We then took a tram across the Bosphorus to Sultanahmet, the old city, home to such wonders as the Blue Mosque, the Hagia Sophia, Topkapi Palace, and the Grand Bazaar. I only had time for the Blue Mosque and the Grand Bazaar, which were both stunning, especially the Mosque. In the Grand Bazaar (which actually translates to the Closed Bazaar in Turkish) I successfully won a bidding war, getting a silk and cashmere scarf made in Turkey for half the asking price. Negotiating a bargain always makes me feel great!
After that I said good bye to the couchsurfer who showed me around in the morning and took a taxi to Ortaköy, where I explored the neighborhood weekend street bazaar. I had a relaxing afternoon talking with another couchsurfer at a popular student café overlooking the brilliantly blue Bosphorus. Afterwards he showed me his neighborhood. I tried Turkish hamburgers, which were much more tasty than American ones thanks to a perfect selection of spices, and drank Ayran, a popular Turkish beverage consisting of yogurt mixed with cold water.

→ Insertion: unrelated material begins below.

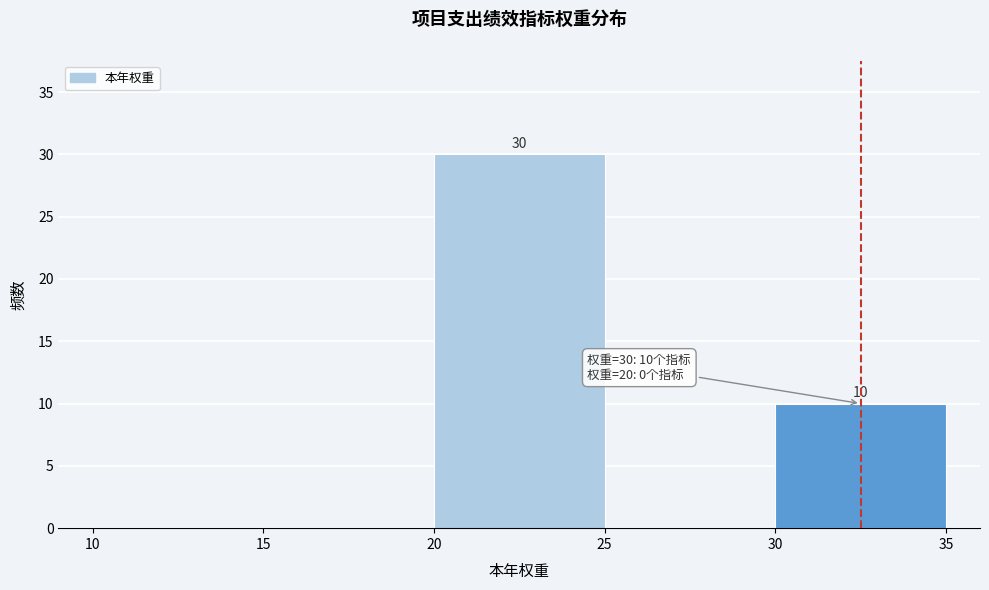

Over which range of the x-axis is the bar tallest?

20 to 25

I was invited into the couchsurfer’s apartment where I shared music and stories with him and his cousin. I then returned to Taksim to meet the first couchsurfer where we had Turkish coffee, Sultanahmet meatballs, and Tavuk göğsü, a Turkish dessert pudding made with milk and chicken of all things. Everything was delicious, and I couldn’t even taste the chicken in the pudding, even though the gummy consistency was very strange to me.
The couchsurfer kindly drove me back to the airport, since my body was quickly crashing after so much action and I could barely keep my eyes open. I owe a big thank you to both couchsurfers I met, who were beyond generous with their time and help, and showed me more of Istanbul than I ever thought possible in 19 hours.
Over such a short time, my main impression from Istanbul was the conflicting East-West images that the city’s residents constantly have to deal with. Above all, the tourism industry is projecting false stereotypes of the city by advertising bellydancing and water pipes, when neither of these things is particularly Turkish. I found that the city was a delicious combination of European infrastructure, Eastern traditions, world history and Turkish pride. I already have a list of things I want to see and do when I go back.
On the short flight to Amman I met an Iraqi and a Palestinian who also had connections to Sweden. We had our own, very multilingual row where we smoothly switched between English, Swedish, and Arabic as we discussed, among other things, Spanish football and old Arabic poetry. After a very clumsy landing in Amman and a long wait for luggage, which made a wonderful little pyramid at this one sharp turn on the luggage belt, I said good bye to my new friends and joined the CIEE crew. By now, bubbling excitement had replaced my exhaustion. At the Landmark Hotel the incredibly kind manager gave me a double room overlooking the pool all to myself – an unexpected luxury that I especially appreciate this calm and quiet late morning. In a few days I will tell you of my first impressions of Amman. MY DREAM CAME TRUE! I AM LIVING AND LEARNING IN JORDAN!